Absolutely, I often talk to people that are looking at the becoming epidemiologists and I make sure they understand the reality of what that means and that we do a lot of data work and there's a lot of data analysis involved in that. But if someone was already on the path and doing a masters of Public Health in epidemiology. I would say determine what you are passionate about and what you were going to want to go to work everyday to address and really take every opportunity in that field to learn about and become a subject matter aspect of the epidemiology or that aspect public health. Take any internship in the field, take any class you can. Find the experts and connect with them and just make yourself a subject matter expert in the field where you be a subject matter expert.


I know that there were some states where it was not clear how many people died from an opioid overdose because it is not always attributed to opioids, I think there is a similar case or situation in Rhode Island as there is not always a clear standpoint on how many deaths were actually due to that.


We are fairly comfortable with our number and feeling like we are correctly identifying overdose deaths. Here again, we're a small state, but we have a really fantastic medical examiner and the team that often do the full investigations and do autopsies on these overdose deaths. And we feel very comfortable that when we worked with the medical examiner and we get their numbers from the toxicology report during the investigation, that is the correct number of us here in Rhode Island. We do know other states have different medical examiner or the coroner's office had to rely more on death certificates. We worked very closely with our medical examiner, so we're very comfortable in our numbers.


I think that is all the questions that I have. Are there any additional thoughts or ideas that you would like to share?
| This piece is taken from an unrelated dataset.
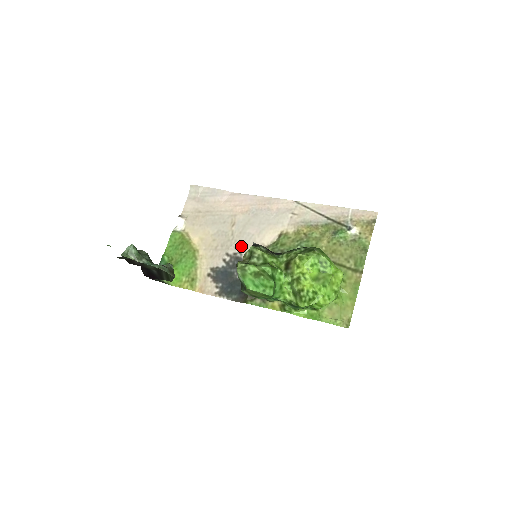
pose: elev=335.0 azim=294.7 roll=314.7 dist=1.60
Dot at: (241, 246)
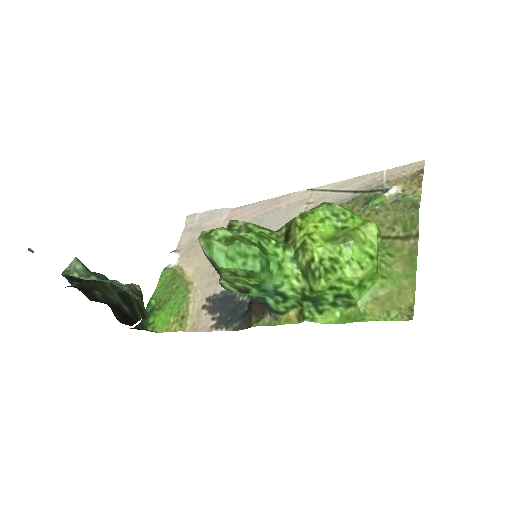
Dot at: occluded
No, I just want to thank you for inviting me to be on this. This is really great to share what we're doing here and also to be able to share a little bit about the story of my friend who recently passed. It affected my view on the epidemic.


I can imagine. It’s all about economic costs of the crises and overdose death without the intangible effects of families and friends who have been lost to the crisis and that also takes such a toll on the public.


That’s right. I would say at this point it would be pretty hard to find someone who hadn’t had a personal connection to this epidemic in one way or another, which is a sad state of where the epidemic is.


Definitely, thank you so much for providing such a great review on the state of Rhode Island and everything that is done to alleviate the crisis. This has been a very informative interview and I appreciate it.


Thank you Jamal and thank you for having me.


Thank you, and we will be in touch with our next steps in regards, to all our transcripts prepared. I will send it to you guys if you want to make any edits.


Wonderful, thank you so much. Have a great weekend.